SCAN for Trouble: How to Avoid a Multi-Boat Crash

Photo: Maryland Natural Resources Police

John Page Williams is an award-winning boating writer and longtime Chesapeake Bay Magazine contributor. Here, he offers insight into the safe boating habits you can practice to help avoid an on-water collision.

Last Friday saw a spectacular boat collision on crowded waters near Thomas Point Light, south of Annapolis.  A 37’ fishing charter boat apparently collided with a 34’ sloop under sail.  Fortunately, amazingly, no one was seriously hurt. Social media lit up, of course, with much speculation about causes, which are under investigation and may not prove as obvious as they might appear.  Whatever the case, there are lessons to be learned for ALL of us who take to the Chesapeake in boats large and small.

First, consider the old saying, “There but for the Grace of God go I.” Anyone who says he or she hasn’t had a close scrape in a car or boat is not being truthful.  All of us have had momentary lapses of attention that led to narrow escapes. Those accidental lapses are, unfortunately, built into the human condition.  But we can minimize those mistakes by learning from accidents like this one.

The photo reminded me of a safety exercise taken last year with the BoatUS Foundation and the National Safe Boating Council called SCAN: Search, Concentrate, Analyze, Negotiate.  It’s a simple system to anticipate problems while piloting a boat, any boat, anywhere, any time.  Here’s a summary from the Council:

Search the area all around your craft. This is a 360-degree examination of everything on the water around your boat. Distances away will close or open depending on your speed or the speed of the observed boat or object. The faster you are operating, the farther out you will need to search.  Note: Since boats to starboard have the right-of-way, begin your search 120 degrees to that side and swing your eyes carefully forward, ahead, and to port.  Repeat. And repeat…

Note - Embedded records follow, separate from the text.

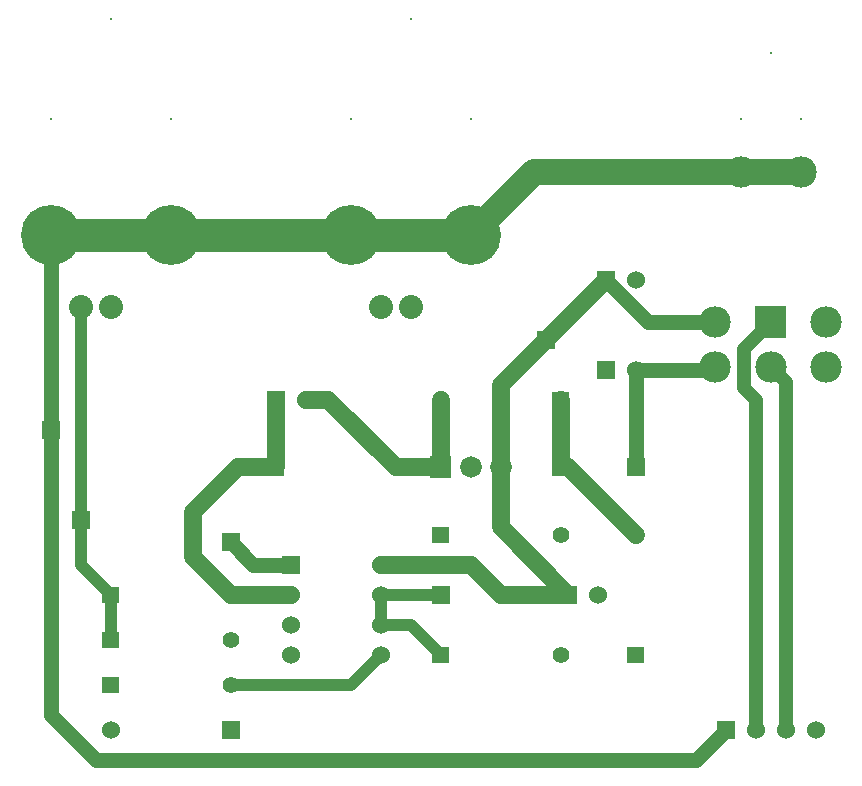
<source format=gbr>
G04 start of page 3 for group 1 idx 1 *
G04 Title: (unknown), solder *
G04 Creator: pcb 20100929 *
G04 CreationDate: Thu Mar 10 15:56:12 2011 UTC *
G04 For: fosse *
G04 Format: Gerber/RS-274X *
G04 PCB-Dimensions: 282500 400000 *
G04 PCB-Coordinate-Origin: lower left *
%MOIN*%
%FSLAX25Y25*%
%LNBACK*%
%ADD11C,0.0550*%
%ADD13C,0.0400*%
%ADD14C,0.0600*%
%ADD15C,0.0500*%
%ADD16C,0.0350*%
%ADD17C,0.0800*%
%ADD18C,0.2000*%
%ADD19C,0.0200*%
%ADD20C,0.1050*%
%ADD21C,0.0720*%
%ADD22C,0.0080*%
%ADD23C,0.0320*%
%ADD24C,0.0790*%
%ADD25C,0.0380*%
%ADD26C,0.0300*%
%ADD27C,0.0710*%
%ADD28C,0.0650*%
%ADD29C,0.0420*%
%ADD30C,0.0280*%
%ADD31C,0.0040*%
%ADD32C,0.1100*%
%ADD33C,0.0850*%
%ADD34C,0.0450*%
G54D32*X153500Y242500D02*X13500D01*
G54D14*X163500Y192500D02*X198500Y227500D01*
G54D33*X174500Y263500D02*X153500Y242500D01*
X263500Y263500D02*X174500D01*
G54D15*X212500Y213500D02*X198500Y227500D01*
G54D34*X258500Y77500D02*Y193500D01*
X248500Y77500D02*Y187500D01*
X258500Y193500D02*X253500Y198500D01*
X248500Y187500D02*X244500Y191500D01*
Y204500D02*X253500Y213500D01*
G54D15*X234000Y197500D02*X235000Y198500D01*
G54D34*X244500Y191500D02*Y204500D01*
G54D15*X208500Y197500D02*X234000D01*
G54D16*X209500Y198500D02*X208500Y197500D01*
G54D15*Y165000D01*
X235000Y213500D02*X212500D01*
G54D14*X186000Y165000D02*X208500Y142500D01*
X183500Y187500D02*Y165000D01*
G54D13*X186000D01*
G54D14*X163500Y192500D02*Y145000D01*
X186000Y122500D01*
X163500D01*
G54D13*X133500Y112500D02*X143500Y102500D01*
G54D14*X163500Y122500D02*X153500Y132500D01*
G54D13*X123500Y112500D02*X133500D01*
G54D14*X93500Y122500D02*X73500D01*
G54D13*Y92500D02*X113500D01*
X123500Y102500D01*
X143500Y122500D02*X123500D01*
Y112500D01*
G54D15*X28500Y67500D02*X228500D01*
X13500Y82500D02*X28500Y67500D01*
G54D14*X153500Y132500D02*X123500D01*
G54D15*X81000D02*X73500Y140000D01*
X93500Y132500D02*X81000D01*
G54D14*X61000Y135000D02*X73500Y122500D01*
G54D15*X228500Y67500D02*X238500Y77500D01*
X13500Y242500D02*Y82500D01*
G54D13*X33500Y122500D02*Y107500D01*
X23500Y218500D02*Y132500D01*
X33500Y122500D01*
G54D14*X98500Y187500D02*X106000D01*
X128500Y165000D01*
X143500D01*
Y187500D01*
X88500D02*Y165000D01*
X76000D01*
X61000Y150000D01*
Y135000D01*
G54D17*X23500Y218500D03*
G54D18*X13500Y242500D03*
G54D17*X33500Y218500D03*
G54D18*X53500Y242500D03*
G54D17*X123500Y218500D03*
G54D18*X113500Y242500D03*
G54D17*X133500Y218500D03*
G54D18*X153500Y242500D03*
G54D19*G36*
X205500Y168000D02*Y162000D01*
X211500D01*
Y168000D01*
X205500D01*
G37*
G36*
X195500Y200500D02*Y194500D01*
X201500D01*
Y200500D01*
X195500D01*
G37*
G54D14*X208500Y197500D03*
G54D19*G36*
X205750Y105250D02*Y99750D01*
X211250D01*
Y105250D01*
X205750D01*
G37*
G36*
X235500Y80500D02*Y74500D01*
X241500D01*
Y80500D01*
X235500D01*
G37*
G54D14*X248500Y77500D03*
X258500D03*
X268500D03*
G54D11*X208500Y142500D03*
X183500Y102500D03*
G54D19*G36*
X183000Y125500D02*Y119500D01*
X189000D01*
Y125500D01*
X183000D01*
G37*
G54D14*X196000Y122500D03*
G54D11*X183500Y142500D03*
G54D19*G36*
X180500Y168000D02*Y162000D01*
X186500D01*
Y168000D01*
X180500D01*
G37*
G36*
X180750Y190250D02*Y184750D01*
X186250D01*
Y190250D01*
X180750D01*
G37*
G36*
X195500Y230500D02*Y224500D01*
X201500D01*
Y230500D01*
X195500D01*
G37*
G54D14*X208500Y227500D03*
G54D20*X235000Y213500D03*
X243500Y263500D03*
X263500D03*
G54D19*G36*
X248250Y218750D02*Y208250D01*
X258750D01*
Y218750D01*
X248250D01*
G37*
G54D20*X272000Y213500D03*
X235000Y198500D03*
X253500D03*
X272000D03*
G54D19*G36*
X175500Y210500D02*Y204500D01*
X181500D01*
Y210500D01*
X175500D01*
G37*
G36*
X30750Y110250D02*Y104750D01*
X36250D01*
Y110250D01*
X30750D01*
G37*
G54D14*X33500Y77500D03*
G54D19*G36*
X30750Y95250D02*Y89750D01*
X36250D01*
Y95250D01*
X30750D01*
G37*
G36*
Y125250D02*Y119750D01*
X36250D01*
Y125250D01*
X30750D01*
G37*
G36*
X10500Y180500D02*Y174500D01*
X16500D01*
Y180500D01*
X10500D01*
G37*
G36*
X20500Y150500D02*Y144500D01*
X26500D01*
Y150500D01*
X20500D01*
G37*
G54D11*X73500Y107500D03*
G54D19*G36*
X70500Y80500D02*Y74500D01*
X76500D01*
Y80500D01*
X70500D01*
G37*
G54D11*X73500Y92500D03*
G54D19*G36*
X140750Y105250D02*Y99750D01*
X146250D01*
Y105250D01*
X140750D01*
G37*
G36*
Y145250D02*Y139750D01*
X146250D01*
Y145250D01*
X140750D01*
G37*
G36*
X139900Y168600D02*Y161400D01*
X147100D01*
Y168600D01*
X139900D01*
G37*
G54D21*X153500Y165000D03*
X163500D03*
G54D19*G36*
X140500Y125500D02*Y119500D01*
X146500D01*
Y125500D01*
X140500D01*
G37*
G54D11*X73500Y122500D03*
G54D19*G36*
X70500Y143000D02*Y137000D01*
X76500D01*
Y143000D01*
X70500D01*
G37*
G36*
X90500Y135500D02*Y129500D01*
X96500D01*
Y135500D01*
X90500D01*
G37*
G54D14*X93500Y122500D03*
Y112500D03*
Y102500D03*
X123500D03*
Y112500D03*
Y122500D03*
Y132500D03*
G54D19*G36*
X85500Y190500D02*Y184500D01*
X91500D01*
Y190500D01*
X85500D01*
G37*
G54D14*X98500Y187500D03*
G54D19*G36*
X85750Y167750D02*Y162250D01*
X91250D01*
Y167750D01*
X85750D01*
G37*
G54D11*X143500Y187500D03*
X128500Y165000D03*
G54D22*X253500Y303000D03*
X243500Y281000D03*
X53500D03*
X13500D03*
X113500D03*
X153500D03*
X33500Y314300D03*
X133500D03*
X263500Y281000D03*
G54D23*G54D24*G54D23*G54D24*G54D23*G54D24*G54D23*G54D24*G54D25*G54D26*G54D25*G54D26*G54D25*G54D26*G54D27*G54D28*G54D27*G54D25*G54D26*G54D25*G54D26*G54D29*G54D25*G54D26*G54D25*G54D30*G54D26*G54D31*M02*

</source>
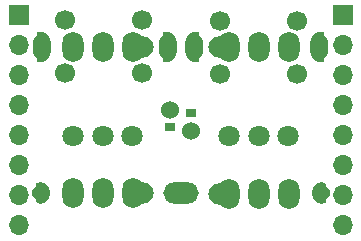
<source format=gbr>
%TF.GenerationSoftware,KiCad,Pcbnew,(6.0.2)*%
%TF.CreationDate,2022-07-09T21:30:07+01:00*%
%TF.ProjectId,universal pcb,756e6976-6572-4736-916c-207063622e6b,rev?*%
%TF.SameCoordinates,Original*%
%TF.FileFunction,Soldermask,Top*%
%TF.FilePolarity,Negative*%
%FSLAX46Y46*%
G04 Gerber Fmt 4.6, Leading zero omitted, Abs format (unit mm)*
G04 Created by KiCad (PCBNEW (6.0.2)) date 2022-07-09 21:30:07*
%MOMM*%
%LPD*%
G01*
G04 APERTURE LIST*
G04 Aperture macros list*
%AMFreePoly0*
4,1,33,0.278115,1.275951,0.450000,1.199423,0.602218,1.088830,0.728115,0.949007,0.822191,0.786063,0.880333,0.607121,0.900000,0.420000,0.900000,-0.420000,0.880333,-0.607121,0.822191,-0.786063,0.728115,-0.949007,0.602218,-1.088830,0.450000,-1.199423,0.278115,-1.275951,0.094076,-1.315070,-0.094076,-1.315070,-0.278115,-1.275951,-0.450000,-1.199423,-0.602218,-1.088830,-0.728115,-0.949007,
-0.822191,-0.786063,-0.880333,-0.607121,-0.900000,-0.420000,-0.900000,0.420000,-0.880333,0.607121,-0.822191,0.786063,-0.728115,0.949007,-0.602218,1.088830,-0.450000,1.199423,-0.278115,1.275951,-0.094076,1.315070,0.094076,1.315070,0.278115,1.275951,0.278115,1.275951,$1*%
%AMFreePoly1*
4,1,33,0.278115,1.240951,0.450000,1.164423,0.602218,1.053830,0.728115,0.914007,0.822191,0.751063,0.880333,0.572121,0.900000,0.385000,0.900000,-0.385000,0.880333,-0.572121,0.822191,-0.751063,0.728115,-0.914007,0.602218,-1.053830,0.450000,-1.164423,0.278115,-1.240951,0.094076,-1.280070,-0.094076,-1.280070,-0.285000,-1.240000,-0.285000,-0.910828,-0.300000,-0.904615,-0.424264,-0.809264,
-0.519615,-0.685000,-0.579555,-0.540291,-0.600000,-0.385000,-0.600000,0.385000,-0.579555,0.540291,-0.519615,0.685000,-0.424264,0.809264,-0.300000,0.904615,-0.285000,0.910828,-0.285000,1.240000,-0.094076,1.280070,0.094076,1.280070,0.278115,1.240951,0.278115,1.240951,$1*%
%AMFreePoly2*
4,1,33,0.285000,1.240000,0.285000,0.910828,0.300000,0.904615,0.424264,0.809264,0.519615,0.685000,0.579555,0.540291,0.600000,0.385000,0.600000,-0.385000,0.579555,-0.540291,0.519615,-0.685000,0.424264,-0.809264,0.300000,-0.904615,0.285000,-0.910828,0.285000,-1.240000,0.094076,-1.280070,-0.094076,-1.280070,-0.278115,-1.240951,-0.450000,-1.164423,-0.602218,-1.053830,-0.728115,-0.914007,
-0.822191,-0.751063,-0.880333,-0.572121,-0.900000,-0.385000,-0.900000,0.385000,-0.880333,0.572121,-0.822191,0.751063,-0.728115,0.914007,-0.602218,1.053830,-0.450000,1.164423,-0.278115,1.240951,-0.094076,1.280070,0.094076,1.280070,0.285000,1.240000,0.285000,1.240000,$1*%
%AMFreePoly3*
4,1,33,-0.002237,0.887946,0.166826,0.836742,0.280000,0.750000,0.280000,0.527899,0.300000,0.519615,0.424264,0.424264,0.519615,0.300000,0.579555,0.155291,0.600000,0.000000,0.579555,-0.155291,0.519615,-0.300000,0.424264,-0.424264,0.300000,-0.519615,0.280000,-0.527899,0.280000,-0.780000,0.078042,-0.868969,-0.096054,-0.898884,-0.272363,-0.887946,-0.441426,-0.836742,-0.594175,-0.748018,
-0.722417,-0.626534,-0.819271,-0.478806,-0.879544,-0.312759,-0.900000,-0.137300,-0.900000,0.137300,-0.894152,0.231571,-0.852165,0.403156,-0.771831,0.560480,-0.657460,0.695103,-0.515186,0.799805,-0.352642,0.868969,-0.178546,0.898884,-0.002237,0.887946,-0.002237,0.887946,$1*%
G04 Aperture macros list end*
%ADD10C,1.800000*%
%ADD11O,1.800000X2.570000*%
%ADD12FreePoly0,270.000000*%
%ADD13FreePoly1,0.000000*%
%ADD14C,1.700000*%
%ADD15FreePoly0,90.000000*%
%ADD16FreePoly2,0.000000*%
%ADD17O,3.000000X1.800000*%
%ADD18FreePoly3,0.000000*%
%ADD19FreePoly3,180.000000*%
%ADD20C,1.524000*%
%ADD21R,0.900000X0.800000*%
%ADD22R,1.700000X1.700000*%
%ADD23O,1.700000X1.700000*%
G04 APERTURE END LIST*
D10*
%TO.C,THONKISWITCHPOT\u002A\u002A*%
X5900000Y-12555000D03*
X8400000Y-12555000D03*
X10900000Y-12555000D03*
D11*
X5860000Y-5055000D03*
X8400000Y-5055000D03*
X10950000Y-5055000D03*
D12*
X11360000Y-5055000D03*
D13*
X13705000Y-5055000D03*
X3095000Y-5055000D03*
D14*
X11700000Y-2755000D03*
X5200000Y-2755000D03*
X11700000Y-7255000D03*
X5200000Y-7255000D03*
%TD*%
D10*
%TO.C,THONKISWITCHPOT\u002A\u002A*%
X24105000Y-12560000D03*
X21605000Y-12560000D03*
X19105000Y-12560000D03*
D11*
X24145000Y-5060000D03*
X21605000Y-5060000D03*
X19055000Y-5060000D03*
D15*
X18645000Y-5060000D03*
D16*
X16300000Y-5060000D03*
X26910000Y-5060000D03*
D14*
X18355000Y-2810000D03*
X24855000Y-2810000D03*
X18355000Y-7310000D03*
X24855000Y-7310000D03*
%TD*%
D17*
%TO.C,THONK*%
X15000000Y-17445000D03*
D18*
X27000000Y-17445000D03*
D19*
X3000000Y-17445000D03*
D11*
X5860000Y-17445000D03*
X24140000Y-17485000D03*
X21600000Y-17485000D03*
X8400000Y-17445000D03*
X19050000Y-17485000D03*
D12*
X11360000Y-17445000D03*
D11*
X10950000Y-17445000D03*
D15*
X18640000Y-17485000D03*
%TD*%
D20*
%TO.C,REF\u002A\u002A*%
X14100000Y-10350000D03*
D21*
X14100000Y-11850000D03*
D20*
X15900000Y-12150000D03*
D21*
X15900000Y-10650000D03*
%TD*%
D22*
%TO.C,REF\u002A\u002A*%
X1270000Y-2360000D03*
D23*
X1270000Y-4900000D03*
X1270000Y-7440000D03*
X1270000Y-9980000D03*
X1270000Y-12520000D03*
X1270000Y-15060000D03*
X1270000Y-17600000D03*
X1270000Y-20140000D03*
%TD*%
%TO.C,REF\u002A\u002A*%
X28730000Y-20140000D03*
X28730000Y-17600000D03*
X28730000Y-15060000D03*
X28730000Y-12520000D03*
X28730000Y-9980000D03*
X28730000Y-7440000D03*
X28730000Y-4900000D03*
D22*
X28730000Y-2360000D03*
%TD*%
M02*

</source>
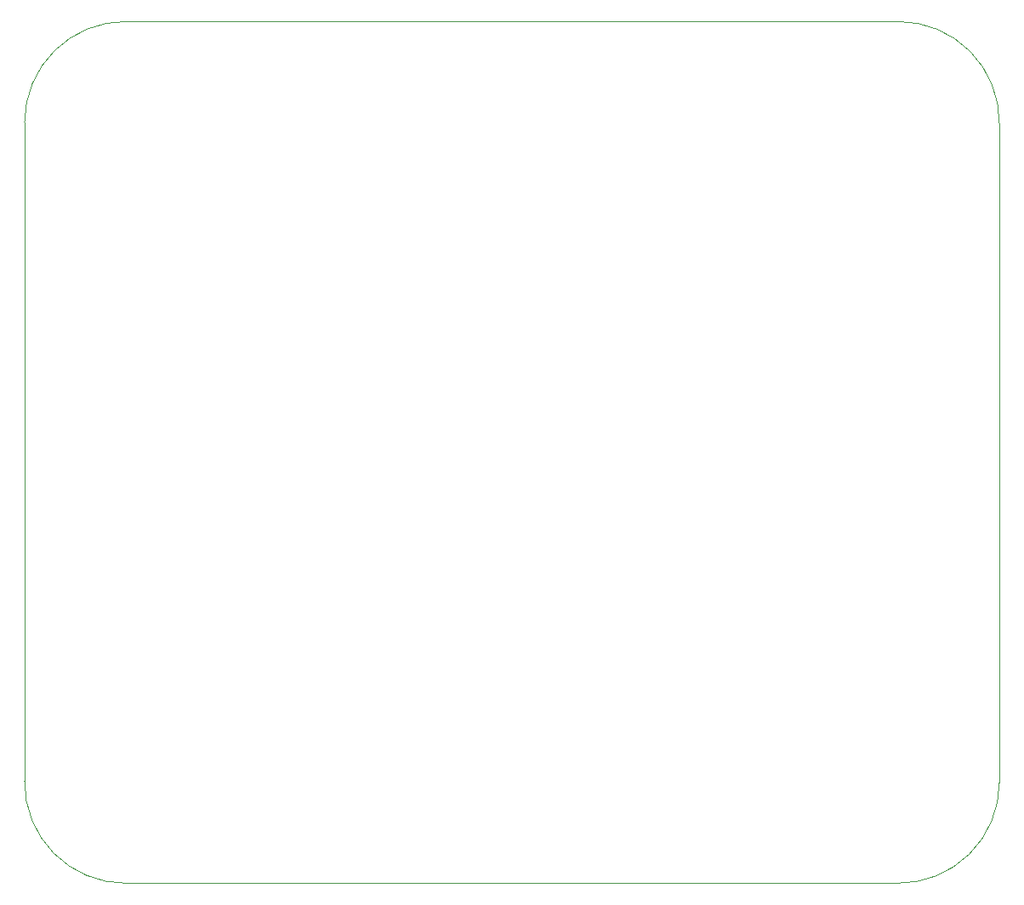
<source format=gbr>
G04 #@! TF.GenerationSoftware,KiCad,Pcbnew,(5.1.9)-1*
G04 #@! TF.CreationDate,2021-03-27T19:24:18-07:00*
G04 #@! TF.ProjectId,attiny_audio_spectrum_bar_graph,61747469-6e79-45f6-9175-64696f5f7370,rev?*
G04 #@! TF.SameCoordinates,Original*
G04 #@! TF.FileFunction,Profile,NP*
%FSLAX46Y46*%
G04 Gerber Fmt 4.6, Leading zero omitted, Abs format (unit mm)*
G04 Created by KiCad (PCBNEW (5.1.9)-1) date 2021-03-27 19:24:18*
%MOMM*%
%LPD*%
G01*
G04 APERTURE LIST*
G04 #@! TA.AperFunction,Profile*
%ADD10C,0.050000*%
G04 #@! TD*
G04 APERTURE END LIST*
D10*
X184277000Y-112649000D02*
X184276999Y-46989999D01*
X87249000Y-112522000D02*
X87248197Y-46863001D01*
X184277000Y-112649000D02*
G75*
G02*
X174116198Y-122682000I-10033803J-1D01*
G01*
X174117000Y-122682000D02*
X97282001Y-122682803D01*
X97282001Y-122682803D02*
G75*
G02*
X87249001Y-112522001I-1J10033803D01*
G01*
X97408999Y-36830001D02*
X174243999Y-36829197D01*
X174243999Y-36829197D02*
G75*
G02*
X184276999Y-46989999I1J-10033803D01*
G01*
X87248197Y-46863001D02*
G75*
G02*
X97408999Y-36830001I10033803J1D01*
G01*
M02*

</source>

Concentrate on what you are seeing with your eyes and on your electronics. Is it a boat? What type? What is it doing? What is its relative speed? Is it a stationary object? Drifting or anchored? These are questions you must consider while you look at the various observed boats or objects.

Analyze what you are watching. Is it closing in on your position or going away from you? Remember, if the object you are observing is at a constant bearing with decreasing range (you are getting closer to it and its relative position to you is not changing), it is on a collision course.

Negotiate What are you going to do? Slow down, turn away from the boat or object, and head in a different direction? Remember the Navigation Rules. Know the proper action to take while meeting head-on, crossing or overtaking another boat. Make your adjustments obvious.

Sound simple?  Common-sense? You bet!  And it’s effective. Try it.  Now.  There’s lots of great Bay boating left for us in 2018.  Make sure your social media posts are happy ones.